■ Description of the task: Scan the listing below. Copy each line that contains "Jasa".

Dataset records START

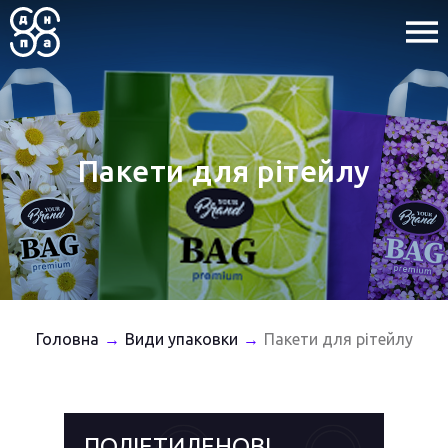
Пакети для рітейлу
Головна
Види упаковки
Пакети для рітейлу
→
→
ПОЛІЕТИЛЕНОВІ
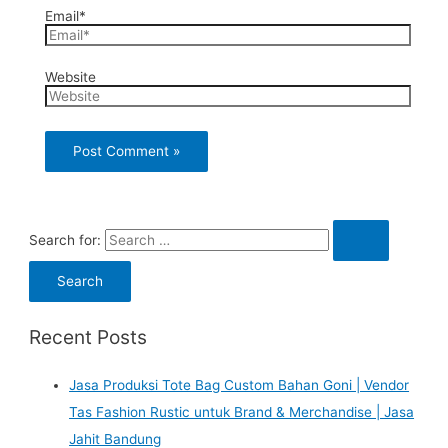
Email*
Website
Search for:
Recent Posts
Jasa Produksi Tote Bag Custom Bahan Goni | Vendor
Tas Fashion Rustic untuk Brand & Merchandise | Jasa
Jahit Bandung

Dataset records END

■ Solution for this problem:
Jasa Produksi Tote Bag Custom Bahan Goni | Vendor
Tas Fashion Rustic untuk Brand & Merchandise | Jasa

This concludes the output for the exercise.